■ **Task directions**: Lines from the start of the data through the line containing "cells are negative" must be given again exactly. Leave the others out.

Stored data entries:
---+---
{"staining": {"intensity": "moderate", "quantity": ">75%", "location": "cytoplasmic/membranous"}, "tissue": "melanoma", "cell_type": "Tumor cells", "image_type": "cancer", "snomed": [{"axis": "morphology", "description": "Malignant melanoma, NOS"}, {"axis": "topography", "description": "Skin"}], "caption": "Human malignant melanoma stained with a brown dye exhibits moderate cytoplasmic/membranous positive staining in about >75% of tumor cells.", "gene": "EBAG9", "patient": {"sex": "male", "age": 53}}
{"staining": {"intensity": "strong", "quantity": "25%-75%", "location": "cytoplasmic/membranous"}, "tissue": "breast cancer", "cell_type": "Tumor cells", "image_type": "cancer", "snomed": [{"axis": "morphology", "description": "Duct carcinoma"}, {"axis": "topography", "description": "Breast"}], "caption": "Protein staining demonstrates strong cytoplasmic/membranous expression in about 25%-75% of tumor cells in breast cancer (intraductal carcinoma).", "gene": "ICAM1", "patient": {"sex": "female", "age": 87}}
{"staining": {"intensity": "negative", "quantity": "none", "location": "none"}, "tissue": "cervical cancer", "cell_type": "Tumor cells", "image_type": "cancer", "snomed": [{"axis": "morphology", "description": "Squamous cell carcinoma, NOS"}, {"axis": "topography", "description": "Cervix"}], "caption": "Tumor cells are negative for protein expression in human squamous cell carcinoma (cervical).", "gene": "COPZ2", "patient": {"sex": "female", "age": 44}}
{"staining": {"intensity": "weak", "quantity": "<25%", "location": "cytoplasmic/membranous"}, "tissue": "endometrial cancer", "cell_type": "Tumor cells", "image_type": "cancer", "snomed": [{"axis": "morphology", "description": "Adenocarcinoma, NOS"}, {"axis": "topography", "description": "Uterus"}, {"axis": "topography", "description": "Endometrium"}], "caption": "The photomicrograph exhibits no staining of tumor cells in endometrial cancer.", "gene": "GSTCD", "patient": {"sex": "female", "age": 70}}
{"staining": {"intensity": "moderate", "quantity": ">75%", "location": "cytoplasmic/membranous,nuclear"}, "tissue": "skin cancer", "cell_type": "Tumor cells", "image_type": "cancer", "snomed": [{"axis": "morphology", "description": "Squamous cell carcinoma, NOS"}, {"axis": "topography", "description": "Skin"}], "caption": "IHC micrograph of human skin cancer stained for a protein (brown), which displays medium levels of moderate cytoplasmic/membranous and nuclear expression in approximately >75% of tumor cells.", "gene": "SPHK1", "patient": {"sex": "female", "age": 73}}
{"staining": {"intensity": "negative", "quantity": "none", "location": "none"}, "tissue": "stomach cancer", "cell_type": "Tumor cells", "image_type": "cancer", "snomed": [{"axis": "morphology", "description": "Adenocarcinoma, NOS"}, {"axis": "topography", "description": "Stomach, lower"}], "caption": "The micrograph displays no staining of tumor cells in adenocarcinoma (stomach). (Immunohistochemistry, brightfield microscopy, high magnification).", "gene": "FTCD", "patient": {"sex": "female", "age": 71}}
---+---
■ **Finished task**:
{"staining": {"intensity": "moderate", "quantity": ">75%", "location": "cytoplasmic/membranous"}, "tissue": "melanoma", "cell_type": "Tumor cells", "image_type": "cancer", "snomed": [{"axis": "morphology", "description": "Malignant melanoma, NOS"}, {"axis": "topography", "description": "Skin"}], "caption": "Human malignant melanoma stained with a brown dye exhibits moderate cytoplasmic/membranous positive staining in about >75% of tumor cells.", "gene": "EBAG9", "patient": {"sex": "male", "age": 53}}
{"staining": {"intensity": "strong", "quantity": "25%-75%", "location": "cytoplasmic/membranous"}, "tissue": "breast cancer", "cell_type": "Tumor cells", "image_type": "cancer", "snomed": [{"axis": "morphology", "description": "Duct carcinoma"}, {"axis": "topography", "description": "Breast"}], "caption": "Protein staining demonstrates strong cytoplasmic/membranous expression in about 25%-75% of tumor cells in breast cancer (intraductal carcinoma).", "gene": "ICAM1", "patient": {"sex": "female", "age": 87}}
{"staining": {"intensity": "negative", "quantity": "none", "location": "none"}, "tissue": "cervical cancer", "cell_type": "Tumor cells", "image_type": "cancer", "snomed": [{"axis": "morphology", "description": "Squamous cell carcinoma, NOS"}, {"axis": "topography", "description": "Cervix"}], "caption": "Tumor cells are negative for protein expression in human squamous cell carcinoma (cervical).", "gene": "COPZ2", "patient": {"sex": "female", "age": 44}}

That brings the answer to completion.